Count the lines in the items below that contain the word "series". Give only the number.

:::

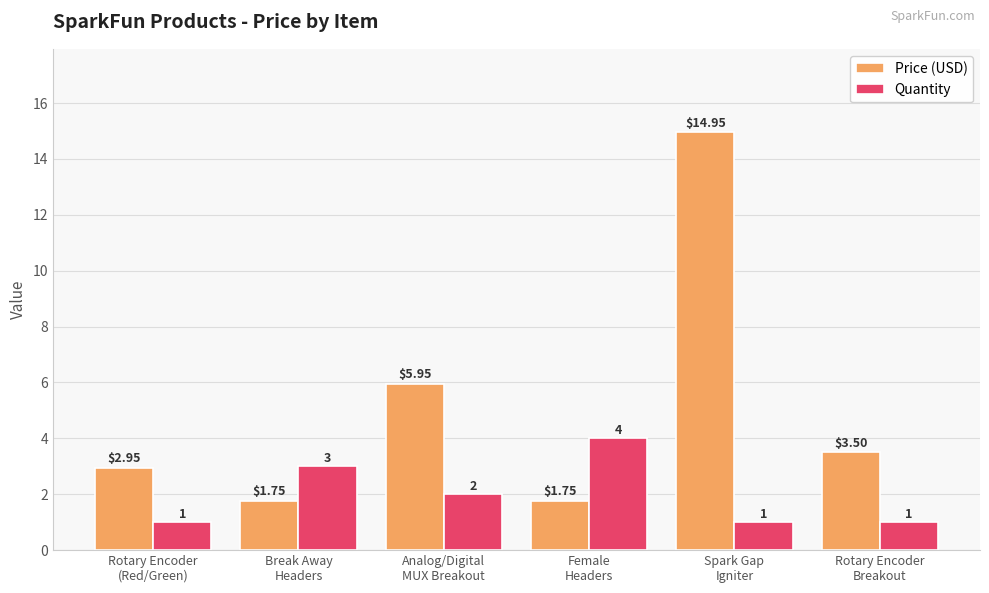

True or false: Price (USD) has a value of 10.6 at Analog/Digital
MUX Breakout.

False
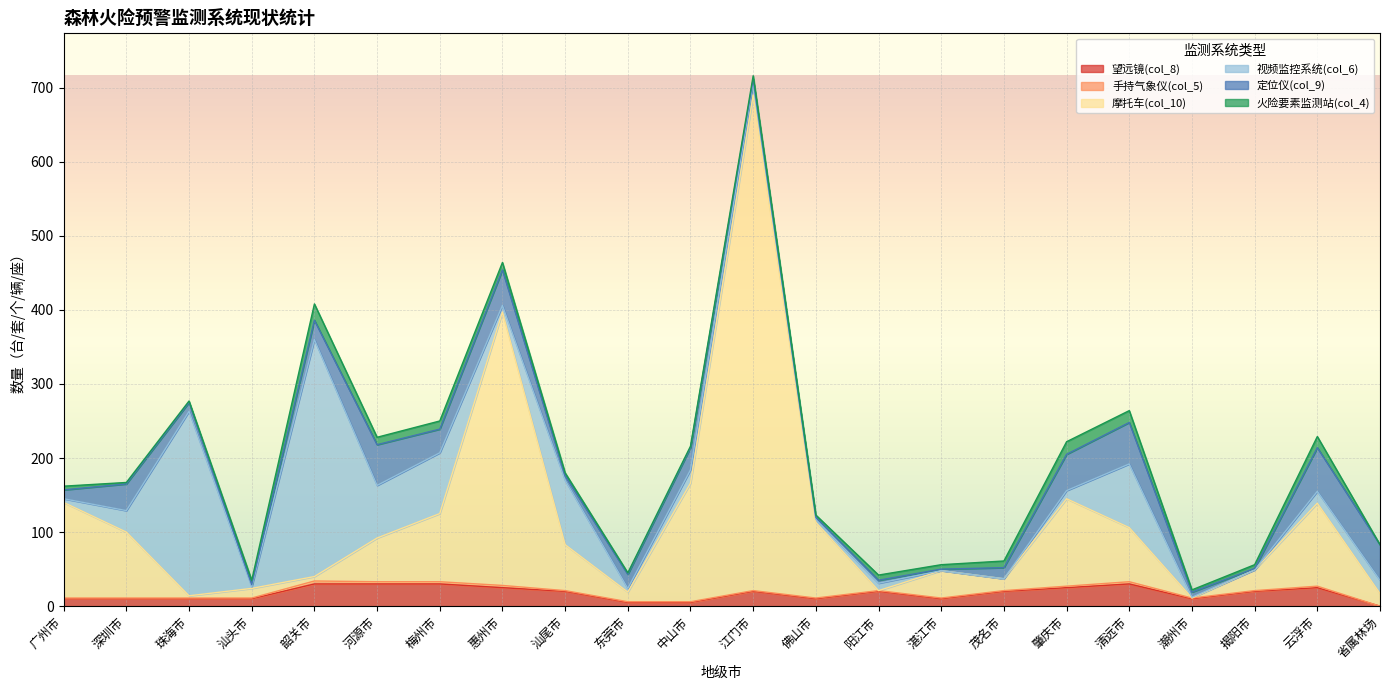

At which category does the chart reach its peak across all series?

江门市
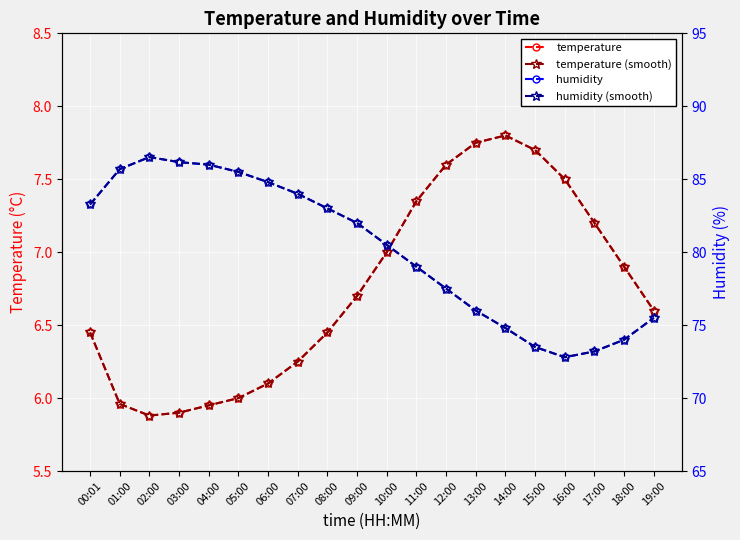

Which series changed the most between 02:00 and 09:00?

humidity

:::

▶ [Output] 2